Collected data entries
* * *

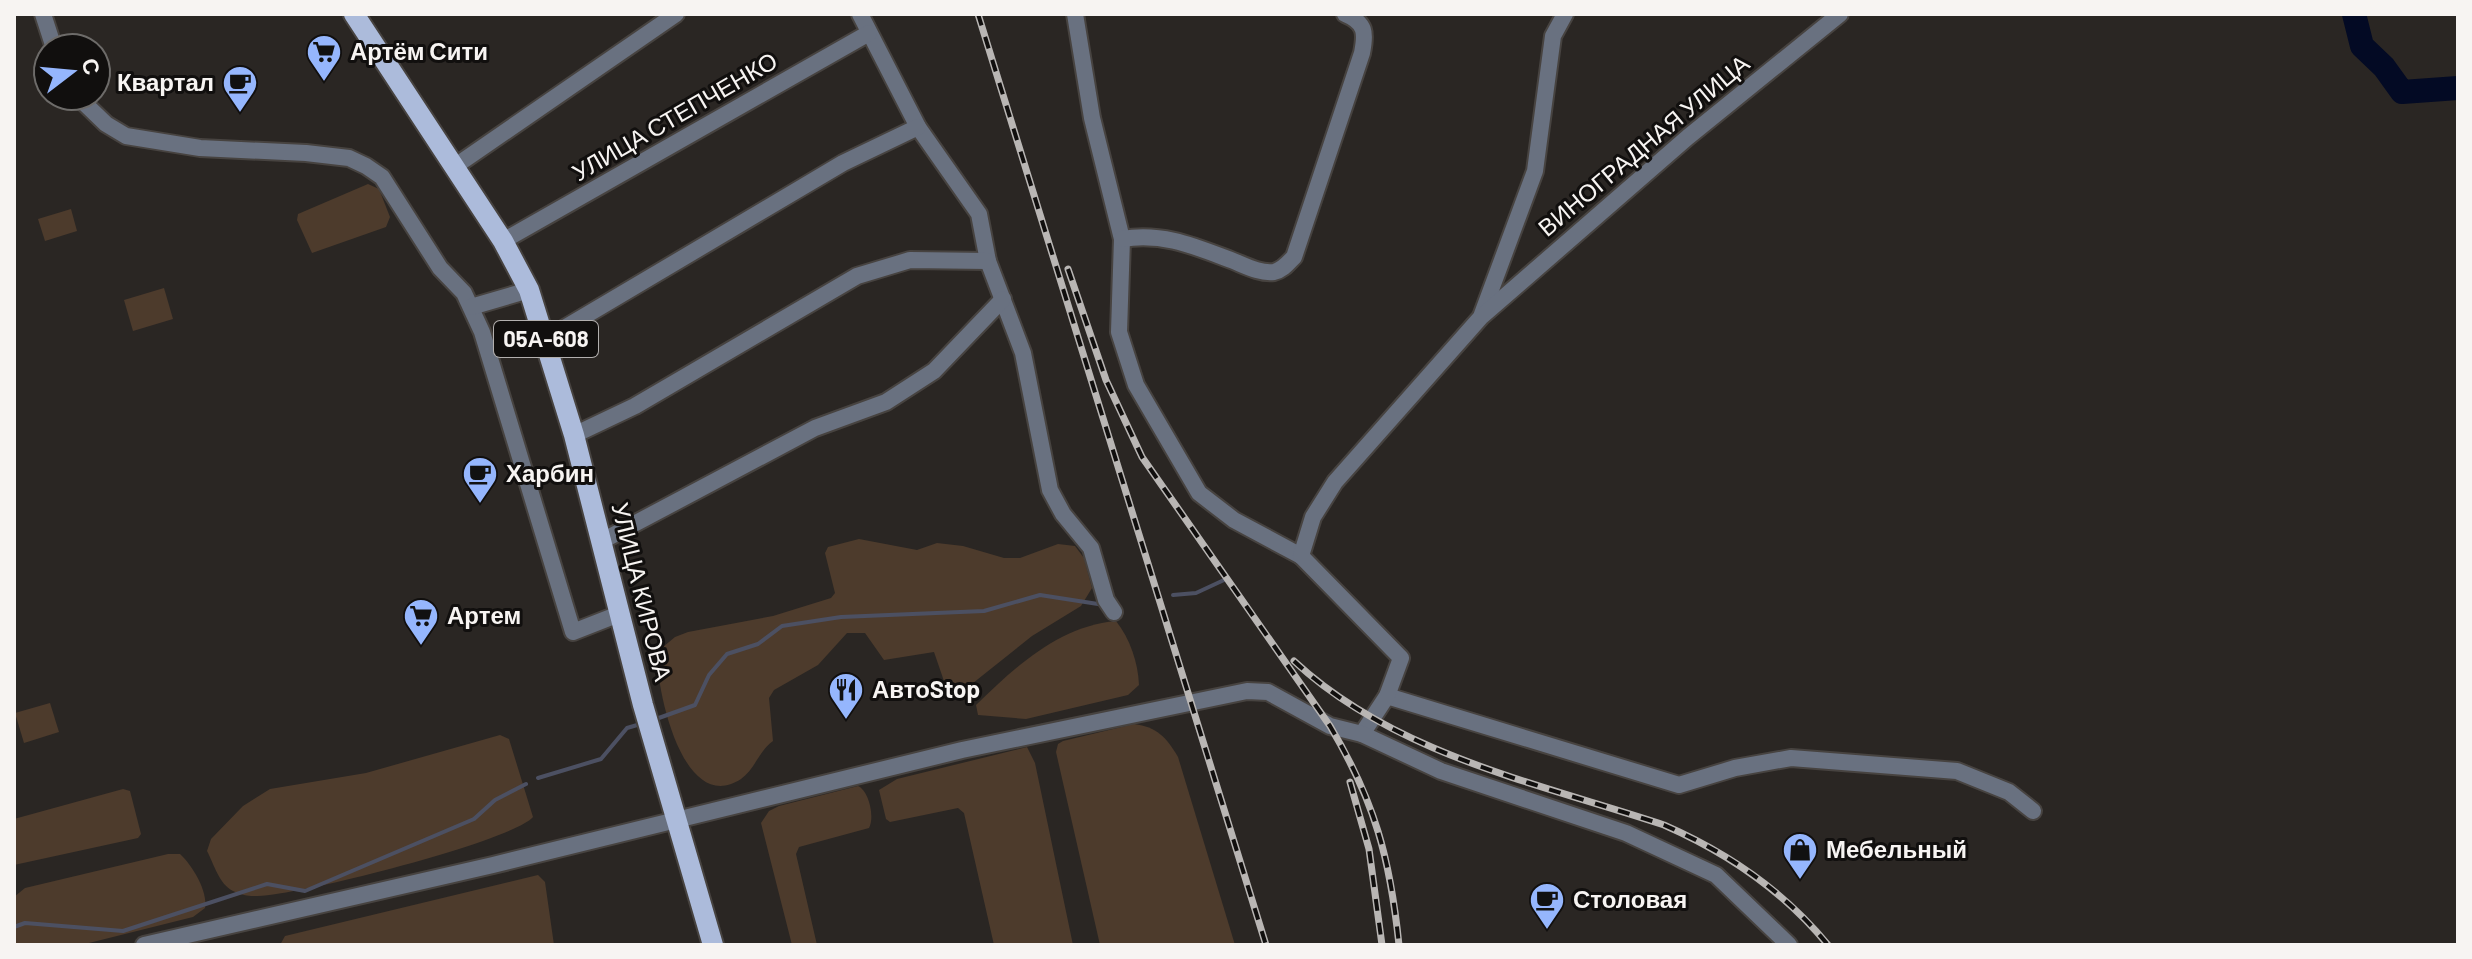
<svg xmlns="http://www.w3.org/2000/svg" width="2472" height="959" viewBox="0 0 2472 959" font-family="Barlow,sans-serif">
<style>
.green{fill:#4d3b2c}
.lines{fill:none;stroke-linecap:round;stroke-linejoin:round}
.stream{stroke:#4c5062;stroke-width:4}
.river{stroke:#030a24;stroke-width:24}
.minor-casing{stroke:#474340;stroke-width:20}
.primary-casing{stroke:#474340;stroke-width:24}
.minor{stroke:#697180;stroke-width:16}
.primary{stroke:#acbbdb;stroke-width:20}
.rail-casing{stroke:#b9b6b4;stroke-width:7}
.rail{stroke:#110f0e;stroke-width:4;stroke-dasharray:12;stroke-linecap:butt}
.labels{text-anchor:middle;stroke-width:6;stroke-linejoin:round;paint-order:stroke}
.shield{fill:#110f0e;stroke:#b2afae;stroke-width:2}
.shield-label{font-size:22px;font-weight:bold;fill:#f7f4f2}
.poi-label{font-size:24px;font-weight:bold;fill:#f7f4f2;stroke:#110f0e;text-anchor:start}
.street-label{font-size:24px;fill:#f7f4f2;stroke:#110f0e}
</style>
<rect width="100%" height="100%" fill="#2a2623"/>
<!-- green -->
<g class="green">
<path d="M368,184L379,189L390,217L386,227L312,253L297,220L298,214Z"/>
<path d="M71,209L77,231L45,241L38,219Z"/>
<path d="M164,288L173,319L133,331L124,300Z"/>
<path d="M859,539L917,550L937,543L963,546L1004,558H1020L1058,544L1075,546L1084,558L1092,588L1081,606L1032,636L963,691L945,684L934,652L884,660L865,633H847L818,665L774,690L769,698L773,741C759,751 755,769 741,779C683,817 656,689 657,652L675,637L688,632L773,616L831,598L835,593L825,553L828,547Z"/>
<path d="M1116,621C1130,639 1138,662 1139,685L1128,695L1026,719L978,715L976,705C1015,667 1059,626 1116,621Z"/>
<path d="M50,703L59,732L24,743L15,713Z"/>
<path d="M1134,724C1157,727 1166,737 1178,757L1235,945H1100L1056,752L1058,744L1063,741Z"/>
<path d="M500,735L509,739L533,817C513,841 287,899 251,896C246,896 237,893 233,891C219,884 214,864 207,851L211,839L243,806L270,789L366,773Z"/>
<path d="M1027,747L1035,763L1073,945H994L964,813L958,808L890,822L886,819L879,790L897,779Z"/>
<path d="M858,786C869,791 875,817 869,828L799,847L796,854L817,945H792L761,823L769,811L779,806Z"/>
<path d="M123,789L130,791L141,834L138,838L14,865V819Z"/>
<path d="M168,854H180C192,865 208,891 205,908L193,917L81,945H14V897L25,888Z"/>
<path d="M538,875L545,882L554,945H280L285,936Z"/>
</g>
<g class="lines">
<!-- stream -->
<g class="stream">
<path d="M1173,595L1196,593L1224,580"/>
<path d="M656,719L695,705L709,675L727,654L758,644L782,626L841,617L984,611L1040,595L1098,604"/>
<path d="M538,778L601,759L627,728L644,723"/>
<path d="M14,927L25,923L123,931L267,884L305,891L474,819L495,800L526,784"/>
</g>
<!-- river -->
<path class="river" d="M2354,14L2362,46L2384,67L2402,92L2458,88"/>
<defs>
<g id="minor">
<path d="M43,14L54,48"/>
<path d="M860,14L918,127L979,214L988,261L1023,353L1050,490L1063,514L1091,548L1106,600L1114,612"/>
<path d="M1075,14L1092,118L1122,239L1119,332L1136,385L1199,493L1234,520L1301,556"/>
<path d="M77,96L106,124L126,136L200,148L306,153L349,158L366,166L382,177L440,268L464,293L482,332L573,632L619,614"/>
<path d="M454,167L676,14"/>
<path d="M1122,239C1162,232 1194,246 1231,260C1244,265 1260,274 1274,272C1283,270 1288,263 1294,257L1362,53C1366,33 1366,23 1345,14"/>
<path d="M503,241L869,33"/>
<path d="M471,307L529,290"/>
<path d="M1482,314L1535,171L1553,36L1565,14"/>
<path d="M546,339L843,163L918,127"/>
<path d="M574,435L635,406L857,276L910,260L988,261"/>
<path d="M602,541L815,428L886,402L934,371L1003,299"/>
<path d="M1387,696L1679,785L1735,768L1791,758L1957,771L2009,792L2033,811"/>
<path d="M1362,734L1387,696L1401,658L1301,556L1313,517L1335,482L1481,317L1688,137L1840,14"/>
<path d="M144,945L493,865L962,750L1247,691L1268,692L1330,726L1362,734L1441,771L1626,833L1716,875L1789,945"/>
</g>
<path id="primary" d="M354,14L503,241L529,290L574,435L643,705L713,945"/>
</defs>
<!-- minor casing -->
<use href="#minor" class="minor-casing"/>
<!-- primary casing -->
<use href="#primary" class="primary-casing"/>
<!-- minor -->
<use href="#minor" class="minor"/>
<!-- primary -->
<use href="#primary" class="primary"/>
<defs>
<g id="rail">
<path d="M978,14L1266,945"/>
<path d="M1068,269L1106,380L1142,457L1330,726C1375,802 1390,858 1399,945"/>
<path d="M1294,661C1394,754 1537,783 1664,825C1728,853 1783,890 1828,945"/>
<path d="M1350,782L1369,849L1382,945"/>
</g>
</defs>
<!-- rail casing -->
<use href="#rail" class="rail-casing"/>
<!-- rail -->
<use href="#rail" class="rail"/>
</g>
<!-- icons -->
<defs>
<symbol id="supermarket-pin" viewBox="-11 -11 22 30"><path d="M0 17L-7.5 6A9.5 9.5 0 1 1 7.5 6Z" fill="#95b6fd" stroke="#110f0e"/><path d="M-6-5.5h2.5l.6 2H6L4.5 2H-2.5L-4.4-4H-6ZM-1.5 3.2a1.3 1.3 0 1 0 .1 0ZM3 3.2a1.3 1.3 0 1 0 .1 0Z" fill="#111"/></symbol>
<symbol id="cafe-pin" viewBox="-11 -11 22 30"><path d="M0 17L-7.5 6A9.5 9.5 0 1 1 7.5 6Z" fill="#95b6fd" stroke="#110f0e"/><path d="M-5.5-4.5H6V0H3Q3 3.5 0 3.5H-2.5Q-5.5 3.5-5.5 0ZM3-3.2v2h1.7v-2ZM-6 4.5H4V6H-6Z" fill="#111"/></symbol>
<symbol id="restaurant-pin" viewBox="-11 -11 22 30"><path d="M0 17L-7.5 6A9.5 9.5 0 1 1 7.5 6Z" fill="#95b6fd" stroke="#110f0e"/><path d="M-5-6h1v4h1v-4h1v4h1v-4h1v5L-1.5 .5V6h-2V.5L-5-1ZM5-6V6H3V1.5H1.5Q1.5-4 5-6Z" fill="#111"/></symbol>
<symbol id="shop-pin" viewBox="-11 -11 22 30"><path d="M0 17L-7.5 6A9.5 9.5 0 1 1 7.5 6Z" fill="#95b6fd" stroke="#110f0e"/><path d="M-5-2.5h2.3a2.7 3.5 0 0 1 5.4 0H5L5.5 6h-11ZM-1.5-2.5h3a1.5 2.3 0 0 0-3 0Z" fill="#111"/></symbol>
</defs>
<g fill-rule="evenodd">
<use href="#supermarket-pin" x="304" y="32" width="40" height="54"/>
<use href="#cafe-pin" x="220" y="63" width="40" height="54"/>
<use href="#cafe-pin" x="460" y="454" width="40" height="54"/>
<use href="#supermarket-pin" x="401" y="596" width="40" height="54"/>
<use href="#restaurant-pin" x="826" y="670" width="40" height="54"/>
<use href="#shop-pin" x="1780" y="830" width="40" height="54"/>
<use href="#cafe-pin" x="1527" y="880" width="40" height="54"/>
</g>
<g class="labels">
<!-- shield labels -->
<rect class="shield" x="494" y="321" width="104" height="36" rx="6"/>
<g class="shield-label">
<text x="546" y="347">05А-608</text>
</g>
<!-- poi labels -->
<g class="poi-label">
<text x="350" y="60">Артём Сити</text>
<text x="214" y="91" text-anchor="end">Квартал</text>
<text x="506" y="482">Харбин</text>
<text x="447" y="624">Артем</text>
<text x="872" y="698">АвтоStop</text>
<text x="1826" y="858">Мебельный</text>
<text x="1573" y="908">Столовая</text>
</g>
<!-- street labels -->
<g class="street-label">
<text transform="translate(675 117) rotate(-30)" y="8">УЛИЦА СТЕПЧЕНКО</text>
<text transform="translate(1644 146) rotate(-40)" y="8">ВИНОГРАДНАЯ УЛИЦА</text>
<text transform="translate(641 592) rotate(76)" y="8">УЛИЦА КИРОВА</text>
</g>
</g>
<!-- border -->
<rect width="2472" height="959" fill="none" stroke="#f7f4f2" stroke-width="32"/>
<!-- north arrow -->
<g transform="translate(72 72) rotate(74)"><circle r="38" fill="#110f0e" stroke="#6d6b69" stroke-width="2"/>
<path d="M0-6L14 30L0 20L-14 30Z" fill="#95b6fd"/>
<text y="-12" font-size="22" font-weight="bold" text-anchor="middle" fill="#f7f4f2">С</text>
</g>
</svg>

* * *

### Task details
Each line holding the word "lines" must be copied from the data.

### Response for this exercise
.lines{fill:none;stroke-linecap:round;stroke-linejoin:round}
<g class="lines">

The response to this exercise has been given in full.